TEXTO ANALIZADO:
Lo que el sabio Martin Scorsese cuenta en esta película mediante un frenesí trepidante y envolvente, que hace que las tres horas de metraje se nos pasen en un auténtico suspiro, es la crónica de la perversión y la decadencia de un sistema, el capitalista, en el que probablemente todos los que lean estas líneas se encuentren inmersos.
No descubriremos aquí nada nuevo si decimos que el capitalismo tiene una cierta panoplia de bondades. Sin duda, la más importante es el desarrollo y la promoción de la libertad individual y la capacidad de mejora y superación que se ofrece, en principio, a todos los individuos. Pero, como la última década nos ha enseñado, tanto en Europa como en América, el sistema capitalista abocado a su lado más salvaje puede convertirse en un amplio espectro de horrores y defectos, de aberraciones económicas y de todo tipo. En definitiva, el capitalismo más radical llevado a su paroxismo puede acabar convirtiéndose en una jungla hobbesiana donde sólo los individuos más malvados, cínicos y faltos de escrúpulos pueden sobrevivir a base de aplastar las cabezas del resto de sus semejantes.
El descerebrado y poco recomendable tiburón de las finanzas Jordan Belfort, protagonista de la película y autor del libro en el que se basa ésta, pertenece a esa última categoría que acabamos de describir. Leonardo DiCaprio está imponente encarnando a ese triste ser humano, que se dedica a jugar al baloncesto en su oficina usando como pelotitas para encestar en la papelera billetes de cien dólares en vez de papeles usados. Y eso sólo por referir una de sus aficiones más inocentes.

MATERIAL DE ORIGEN:
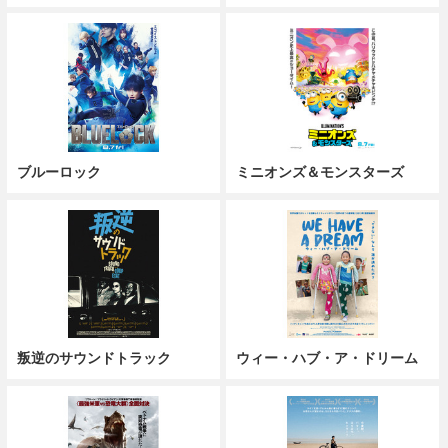
ブルーロック
ミニオンズ＆モンスターズ
叛逆のサウンドトラック
ウィー・ハブ・ア・ドリーム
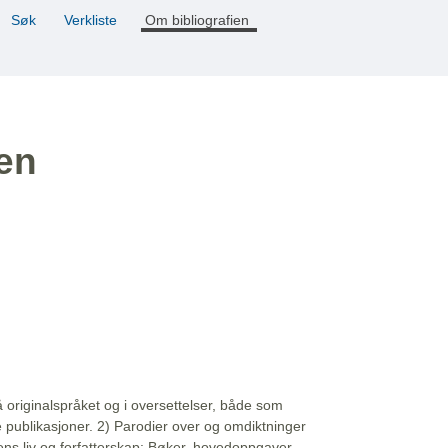
Søk
Verkliste
Om bibliografien
ien
å originalspråket og i oversettelser, både som
e publikasjoner. 2) Parodier over og omdiktninger
ns liv og forfatterskap: Bøker, hovedoppgaver,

TAREAS POR HACER:
1/ Responde, por favor, estas preguntas sobre la reseña:
(a) ¿Cuántas horas de metraje tiene la película?
(b) ¿Cuál es, según la reseña, la bondad más importante del capitalismo?
(c) ¿Qué actor encarna a Jordan Belfort?
2/ Edita el fragmento de la reseña que empieza en "No descubriremos aquí" y termina en "de sus semejantes.", y cambia "jungla" por "selva".
El listado procede de otra fuente.

RESPUESTAS POR TAREA:
1/
(a) Tres horas.
(b) El desarrollo y la promoción de la libertad individual y la capacidad de mejora y superación que se ofrece, en principio, a todos los individuos.
(c) Leonardo DiCaprio.

2/
No descubriremos aquí nada nuevo si decimos que el capitalismo tiene una cierta panoplia de bondades. Sin duda, la más importante es el desarrollo y la promoción de la libertad individual y la capacidad de mejora y superación que se ofrece, en principio, a todos los individuos. Pero, como la última década nos ha enseñado, tanto en Europa como en América, el sistema capitalista abocado a su lado más salvaje puede convertirse en un amplio espectro de horrores y defectos, de aberraciones económicas y de todo tipo. En definitiva, el capitalismo más radical llevado a su paroxismo puede acabar convirtiéndose en una selva hobbesiana donde sólo los individuos más malvados, cínicos y faltos de escrúpulos pueden sobrevivir a base de aplastar las cabezas del resto de sus semejantes.